The input START
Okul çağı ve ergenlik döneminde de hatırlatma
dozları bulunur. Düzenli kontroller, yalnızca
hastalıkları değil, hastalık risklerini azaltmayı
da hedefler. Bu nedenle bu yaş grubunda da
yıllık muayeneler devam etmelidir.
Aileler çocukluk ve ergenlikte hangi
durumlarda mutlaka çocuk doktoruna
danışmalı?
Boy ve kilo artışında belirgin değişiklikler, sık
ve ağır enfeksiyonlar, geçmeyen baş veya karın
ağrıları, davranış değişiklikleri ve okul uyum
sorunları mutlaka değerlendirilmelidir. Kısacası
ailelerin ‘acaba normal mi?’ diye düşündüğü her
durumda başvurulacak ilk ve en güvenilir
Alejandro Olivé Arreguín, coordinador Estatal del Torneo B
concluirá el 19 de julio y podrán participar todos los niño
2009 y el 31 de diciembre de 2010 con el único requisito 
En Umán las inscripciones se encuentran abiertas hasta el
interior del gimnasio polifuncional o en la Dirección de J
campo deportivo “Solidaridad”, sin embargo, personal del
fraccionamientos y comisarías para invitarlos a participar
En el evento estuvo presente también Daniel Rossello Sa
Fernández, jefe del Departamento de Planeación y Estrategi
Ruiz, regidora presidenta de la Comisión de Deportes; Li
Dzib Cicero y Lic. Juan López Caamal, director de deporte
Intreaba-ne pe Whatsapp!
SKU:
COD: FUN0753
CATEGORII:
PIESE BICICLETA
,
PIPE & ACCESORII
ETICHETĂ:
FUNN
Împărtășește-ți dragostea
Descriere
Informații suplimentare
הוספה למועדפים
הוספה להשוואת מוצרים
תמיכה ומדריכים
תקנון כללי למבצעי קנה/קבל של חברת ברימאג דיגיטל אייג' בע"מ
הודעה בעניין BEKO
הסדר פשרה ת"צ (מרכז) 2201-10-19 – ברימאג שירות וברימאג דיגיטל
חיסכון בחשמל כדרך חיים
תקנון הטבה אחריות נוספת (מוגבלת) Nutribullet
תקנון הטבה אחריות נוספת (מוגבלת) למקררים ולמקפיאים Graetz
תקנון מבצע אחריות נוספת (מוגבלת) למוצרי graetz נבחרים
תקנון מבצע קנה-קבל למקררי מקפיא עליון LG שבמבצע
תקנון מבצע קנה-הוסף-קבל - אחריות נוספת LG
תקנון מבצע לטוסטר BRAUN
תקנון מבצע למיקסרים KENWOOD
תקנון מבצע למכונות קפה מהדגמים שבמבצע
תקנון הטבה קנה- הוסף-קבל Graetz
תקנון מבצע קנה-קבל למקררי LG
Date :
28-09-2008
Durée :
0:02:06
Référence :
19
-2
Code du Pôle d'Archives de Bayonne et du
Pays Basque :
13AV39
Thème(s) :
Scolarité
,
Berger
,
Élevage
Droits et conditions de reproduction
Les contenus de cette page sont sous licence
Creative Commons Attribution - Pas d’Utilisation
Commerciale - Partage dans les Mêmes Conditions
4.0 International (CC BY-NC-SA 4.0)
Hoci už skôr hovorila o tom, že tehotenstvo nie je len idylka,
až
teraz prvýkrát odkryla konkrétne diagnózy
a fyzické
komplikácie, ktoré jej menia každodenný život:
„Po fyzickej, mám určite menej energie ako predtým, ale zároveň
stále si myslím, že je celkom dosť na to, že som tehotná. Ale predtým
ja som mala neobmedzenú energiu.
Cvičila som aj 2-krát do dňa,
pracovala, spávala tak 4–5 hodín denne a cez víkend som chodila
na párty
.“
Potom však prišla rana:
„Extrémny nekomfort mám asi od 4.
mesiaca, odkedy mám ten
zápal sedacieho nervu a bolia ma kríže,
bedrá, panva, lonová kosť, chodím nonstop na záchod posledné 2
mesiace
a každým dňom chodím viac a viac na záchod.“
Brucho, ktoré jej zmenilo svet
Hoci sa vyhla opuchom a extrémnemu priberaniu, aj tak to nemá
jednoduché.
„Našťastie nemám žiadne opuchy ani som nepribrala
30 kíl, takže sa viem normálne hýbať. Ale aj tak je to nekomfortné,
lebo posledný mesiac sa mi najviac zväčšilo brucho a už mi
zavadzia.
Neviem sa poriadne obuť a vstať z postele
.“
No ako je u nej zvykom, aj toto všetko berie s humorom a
The input END
Task statement: Return every line in the records that includes the string "נוספת".

Completed exercise:
תקנון הטבה אחריות נוספת (מוגבלת) Nutribullet
תקנון הטבה אחריות נוספת (מוגבלת) למקררים ולמקפיאים Graetz
תקנון מבצע אחריות נוספת (מוגבלת) למוצרי graetz נבחרים
תקנון מבצע קנה-הוסף-קבל - אחריות נוספת LG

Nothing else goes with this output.